The docs point so strongly at using v2 instead of v1, but I just don't get the sense it's reliable, and I feel 'stuck' for a good Terminal UI library for .Net now.

actionfromafar•1mo ago
I don't think there is a perfect fit, unfortunately. The best one can do is probably call out to one of the native code libraries, but that has an impractical distribution story in .Net for many use cases.
esafak•1mo ago
The best of DOS, such as it was.
raphinou•1mo ago
Are there any bindings for other languages than cpp?
outofpaper•1mo ago
How does usage compare to the old TWIN? https://github.com/cosmos72/twin
jrm4•1mo ago
"Yo dawg.."

Or is that finally a lost to time meme? :)

kevin_thibedeau•1mo ago
Was that the wrapper T-Mux?
smusamashah•1mo ago
This immediately looked like vtm https://github.com/directvt/vtm

I don't know much about terminals but VTM was fun to play around.

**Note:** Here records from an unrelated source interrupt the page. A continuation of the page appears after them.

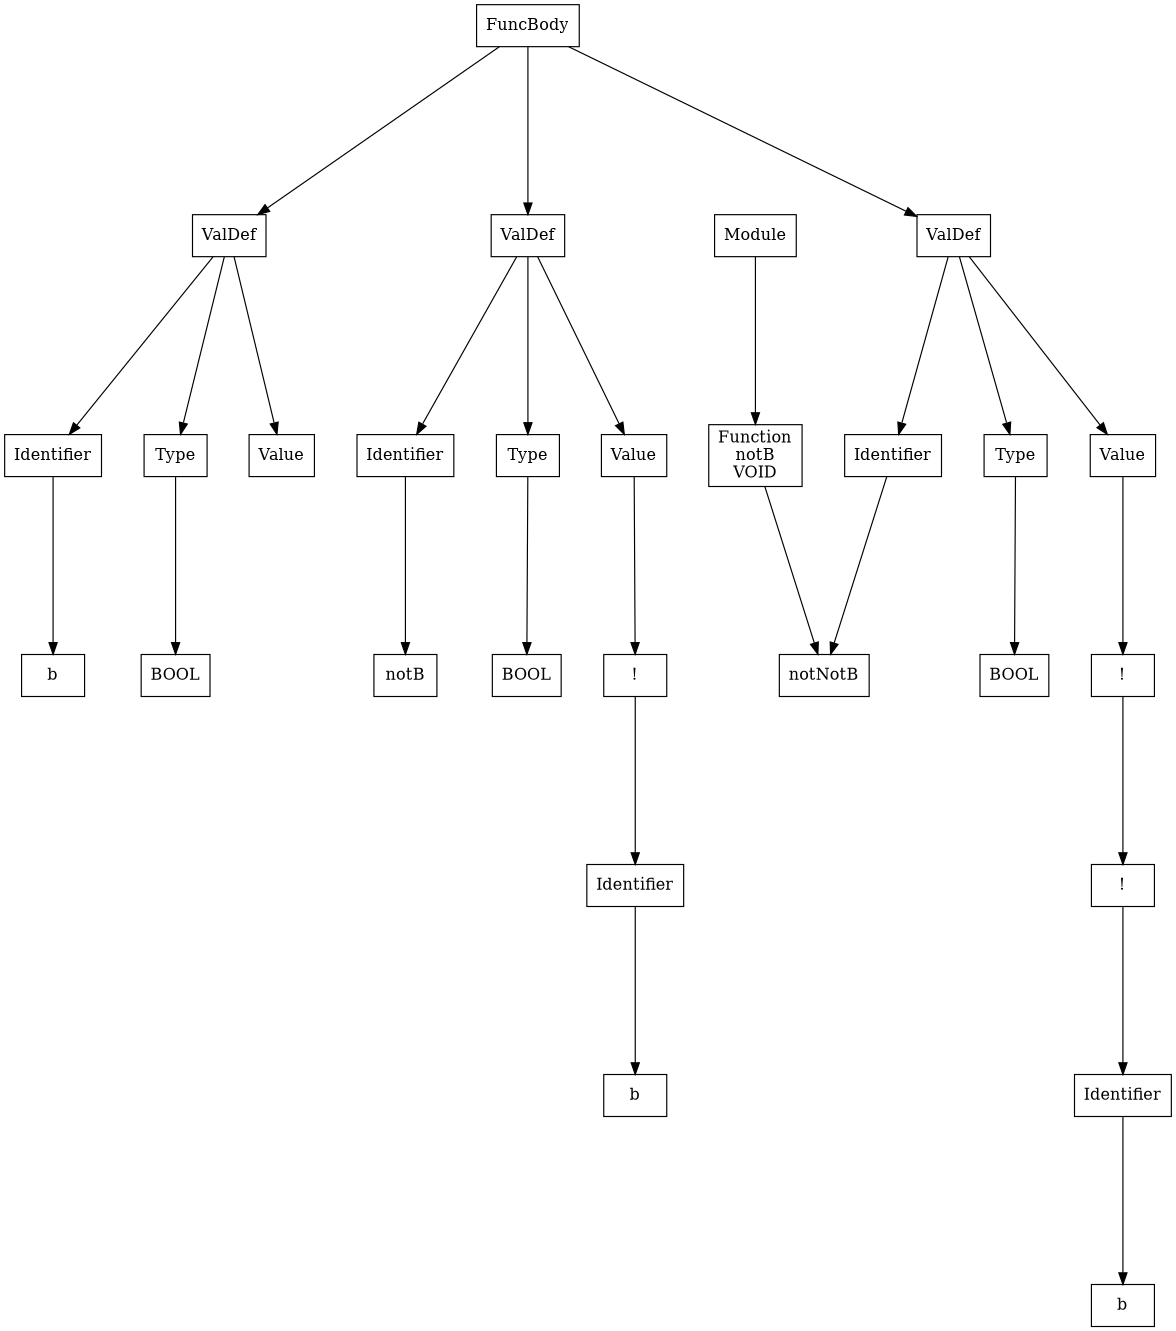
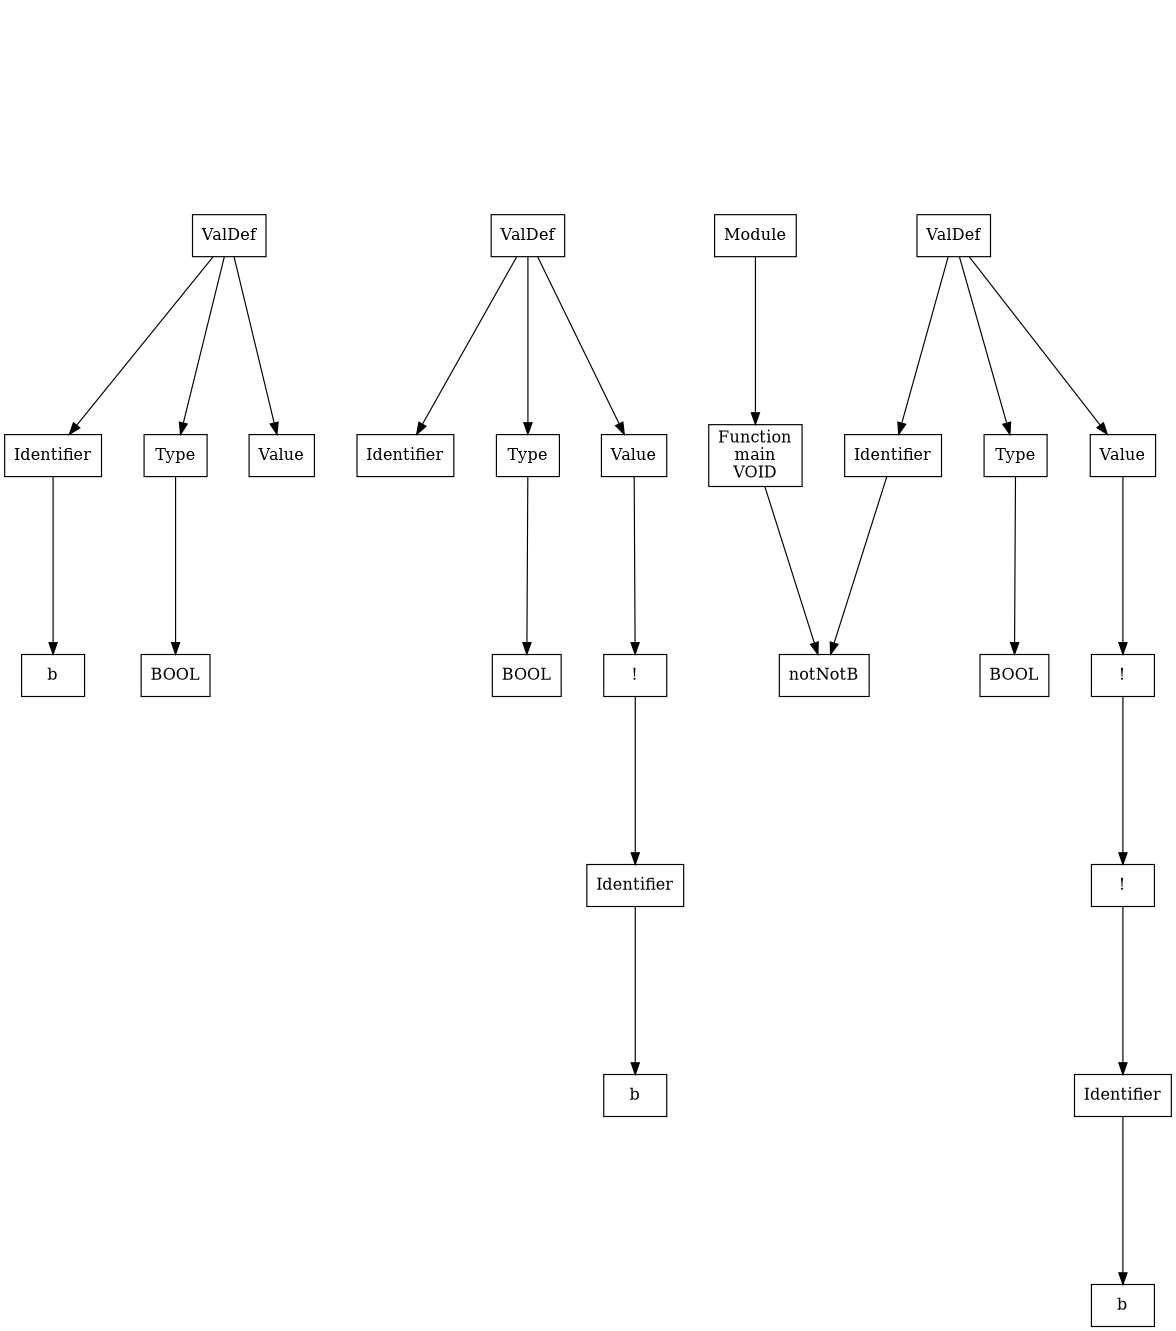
  digraph {
    nodesep=0.5
    ordering=out
    ranksep=2
    node [shape=box]
    n1 [label=Module]
-   n2 [label="Function\nnotB\nVOID"]
+   n2 [label="Function\nmain\nVOID"]
    n3 [label=notNotB]
-   n4 [label=FuncBody]
    n5 [label=ValDef]
    n6 [label=ValDef]
    n7 [label=ValDef]
    n8 [label=Identifier]
    n9 [label=Type]
    n10 [label=Value]
    n11 [label=Identifier]
    n12 [label=Type]
    n13 [label=Value]
    n14 [label=Identifier]
    n15 [label=Type]
    n16 [label=Value]
    n17 [label=b]
    n18 [label=BOOL]
-   n19 [label=notB]
    n20 [label=BOOL]
    n21 [label="!"]
    n22 [label=Identifier]
    n23 [label=b]
    n24 [label=BOOL]
    n25 [label="!"]
    n26 [label="!"]
    n27 [label=Identifier]
    n28 [label=b]
    n1 -> n2
    n2 -> n3
-   n4 -> n5
-   n4 -> n6
-   n4 -> n7
    n5 -> n8
    n5 -> n9
    n5 -> n10
    n6 -> n11
    n6 -> n12
    n6 -> n13
    n7 -> n14
    n7 -> n15
    n7 -> n16
    n8 -> n17
    n9 -> n18
-   n11 -> n19
    n12 -> n20
    n13 -> n21
    n14 -> n3
    n15 -> n24
    n16 -> n25
    n21 -> n22
    n22 -> n23
    n25 -> n26
    n26 -> n27
    n27 -> n28
  }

You could `ssh vtm@netxs.online` (now dead URL) and play around with dragable windows.

kazinator•1mo ago
screen and tmux are also terminal emulators that run in the terminal.
pjmlp•1mo ago
Turbo Vision as introduced in Turbo Pascal 6 (C++ version came later), was a great way to learn OOP on MS-DOS, the other being Clipper 5.

Besides a nice OOP architecture, collections, iteration with callbacks, serialization, in a nice AOT compiled language with blazing compile times.

Kind of tragic what we could get in 1992, in 640 KB, in a single tasking operating systems, and how bad so many "modern" frameworks happen to be by comparison, regarding the whole development experience.